> _WHAT TO WORK ON_: Which lines run from the one containing "right ear: (400, 338)" to the end of the entries below? Retype exactly those, both ends included.

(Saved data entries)
----------------
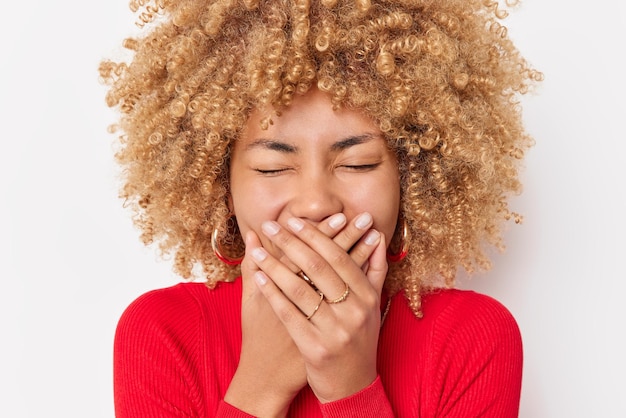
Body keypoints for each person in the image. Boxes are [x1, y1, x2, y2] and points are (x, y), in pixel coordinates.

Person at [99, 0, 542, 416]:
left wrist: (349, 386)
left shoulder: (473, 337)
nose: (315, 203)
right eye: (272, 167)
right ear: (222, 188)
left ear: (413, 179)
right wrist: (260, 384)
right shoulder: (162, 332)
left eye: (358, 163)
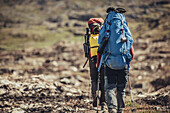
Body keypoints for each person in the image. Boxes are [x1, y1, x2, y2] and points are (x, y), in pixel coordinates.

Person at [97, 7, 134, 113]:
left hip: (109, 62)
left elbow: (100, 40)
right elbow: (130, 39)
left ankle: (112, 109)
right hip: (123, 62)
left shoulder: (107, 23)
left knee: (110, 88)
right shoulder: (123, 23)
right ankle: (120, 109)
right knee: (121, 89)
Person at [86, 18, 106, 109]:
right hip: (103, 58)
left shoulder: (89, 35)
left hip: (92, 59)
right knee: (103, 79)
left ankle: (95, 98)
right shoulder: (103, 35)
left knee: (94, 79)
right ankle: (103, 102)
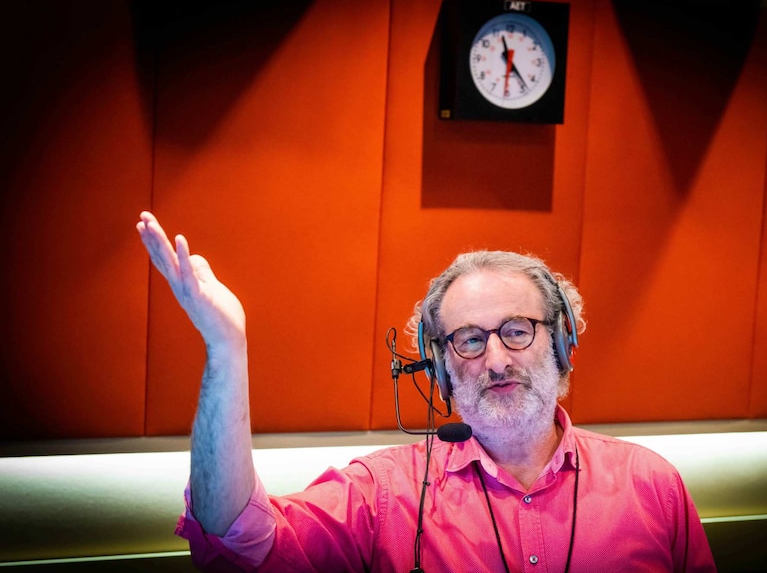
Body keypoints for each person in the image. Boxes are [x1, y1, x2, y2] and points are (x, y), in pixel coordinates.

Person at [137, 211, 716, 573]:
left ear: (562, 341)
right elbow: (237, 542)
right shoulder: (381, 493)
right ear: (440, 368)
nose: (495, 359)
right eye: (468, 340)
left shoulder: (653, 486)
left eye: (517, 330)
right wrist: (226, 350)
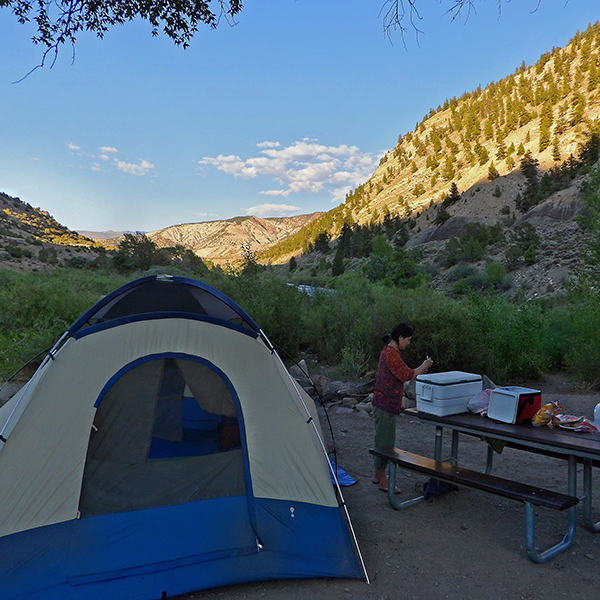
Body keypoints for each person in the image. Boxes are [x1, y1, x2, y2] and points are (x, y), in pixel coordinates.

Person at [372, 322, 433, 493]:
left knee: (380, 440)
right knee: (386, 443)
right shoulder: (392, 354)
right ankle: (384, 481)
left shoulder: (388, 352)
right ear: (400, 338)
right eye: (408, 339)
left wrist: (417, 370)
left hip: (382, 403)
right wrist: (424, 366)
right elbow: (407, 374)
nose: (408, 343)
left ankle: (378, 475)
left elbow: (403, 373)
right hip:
----------------
> _SOLUTION FOR THIS EXERCISE_:
right ear: (400, 338)
right eye: (408, 339)
left wrist: (417, 370)
left hip: (382, 403)
right wrist: (424, 366)
right elbow: (407, 374)
nose: (408, 343)
left ankle: (378, 475)
left elbow: (403, 373)
right hip:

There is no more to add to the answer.